- TO-DO ITEM
Reading the records beneath this task, work out how many lines contain the word "dapat" and reply with only that number.

*** EXTRACTED DATA Section Begins ***

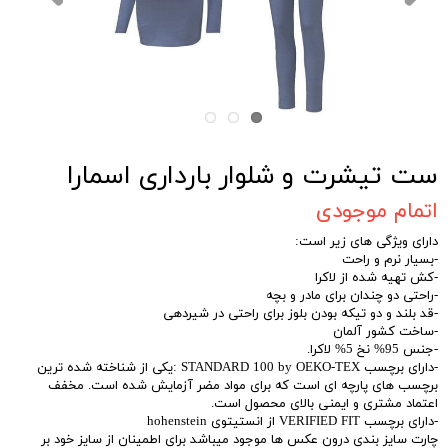
ست تیشرت و شلوار بارداری اسمارا
اتمام موجودی
دارای ویژگی های زیر است:
-بسیار نرم و راحت
-کش تهیه شده از لاکرا
-راحتی دو چندان برای مادر و بچه
-قد بلند و دو تیکه بودن بلوز برای راحتی در شیردهی
-ساخت کشور آلمان
-جنس 95% نخ 5% لاکرا.
-دارای برچسب STANDARD 100 by OEKO-TEX :یکی از شناخته شده ترین
برچسب های پارچه ای است که برای مواد مضر آزمایش شده است. مخفف
اعتماد مشتری و ایمنی بالای محصول است.
-دارای برچسب VERIFIED FIT از انستیتوی hohenstein
چارت سایز بندی درون عکس ها موجود میباشد برای اطمینان از سایز خود بر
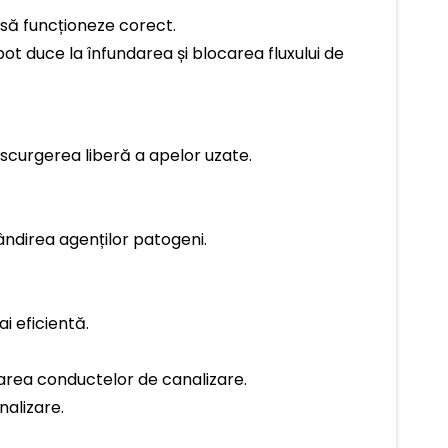
să funcționeze corect.
ot duce la înfundarea și blocarea fluxului de
scurgerea liberă a apelor uzate.
ândirea agenților patogeni.
i eficientă.
rarea conductelor de canalizare.
nalizare.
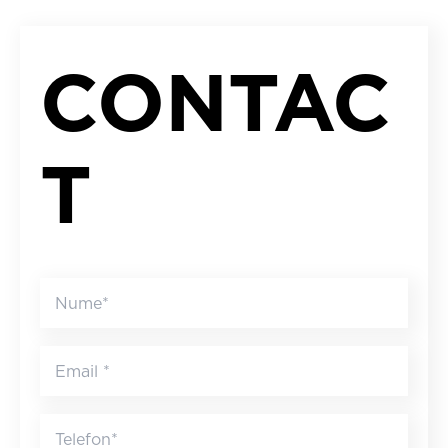
CONTAC
T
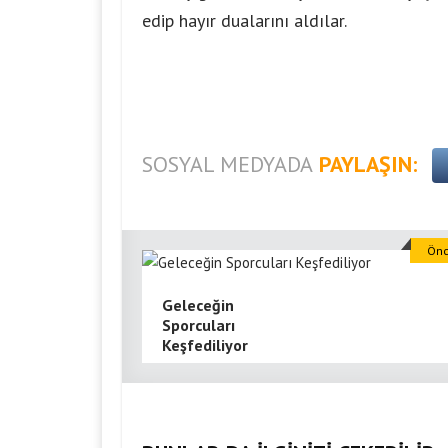
edip hayır dualarını aldılar.
SOSYAL MEDYADA
PAYLAŞIN:
Önc
Geleceğin
Sporcuları
Keşfediliyor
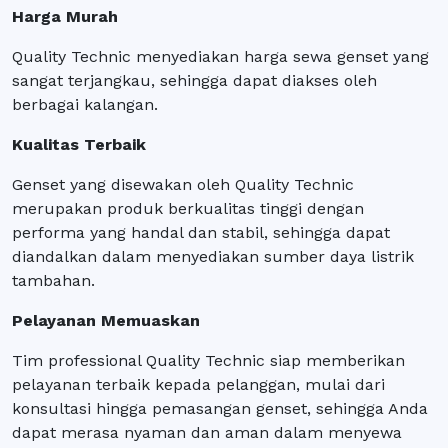
Harga Murah
Quality Technic menyediakan harga sewa genset yang
sangat terjangkau, sehingga dapat diakses oleh
berbagai kalangan.
Kualitas Terbaik
Genset yang disewakan oleh Quality Technic
merupakan produk berkualitas tinggi dengan
performa yang handal dan stabil, sehingga dapat
diandalkan dalam menyediakan sumber daya listrik
tambahan.
Pelayanan Memuaskan
Tim professional Quality Technic siap memberikan
pelayanan terbaik kepada pelanggan, mulai dari
konsultasi hingga pemasangan genset, sehingga Anda
dapat merasa nyaman dan aman dalam menyewa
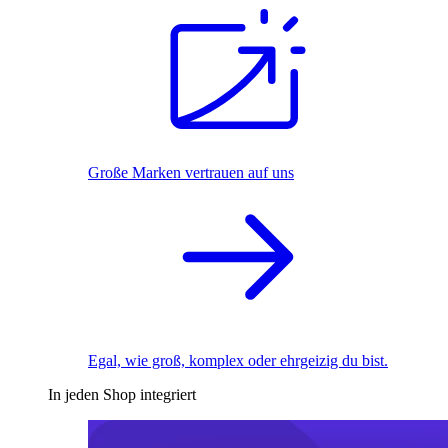
Große Marken vertrauen auf uns
Egal, wie groß, komplex oder ehrgeizig du bist.
In jeden Shop integriert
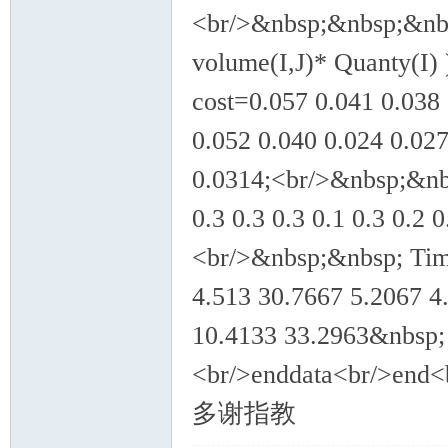
<br/>&nbsp;&nbsp;&nbs
volume(I,J)* Quanty(I)
cost=0.057 0.041 0.038 
0.052 0.040 0.024 0.027
0.0314;<br/>&nbsp;&nbsp
0.3 0.3 0.3 0.1 0.3 0.2 
<br/>&nbsp;&nbsp; Tim
4.513 30.7667 5.2067 4
10.4133 33.2963&nbsp; 
<br/>enddata<br/
多谢指教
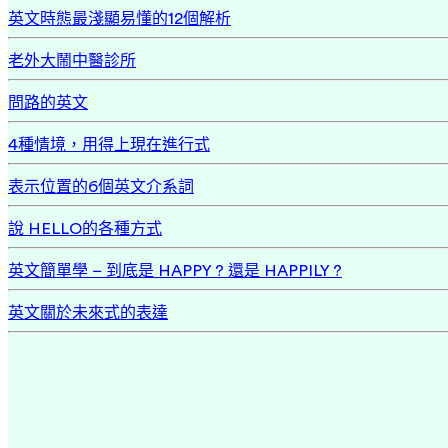
英文時態最淺顯易懂的12個解析
老外大鬧中醫診所
問路的英文
4種情境，用得上現在進行式
表示位置的6個英文介系詞
說 HELLO的各種方式
英文簡單學 – 到底是 HAPPY ? 還是 HAPPILY ?
英文關於未來式的表達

*** EXTRACTED DATA Section Ends ***

- TASK SOLUTION
3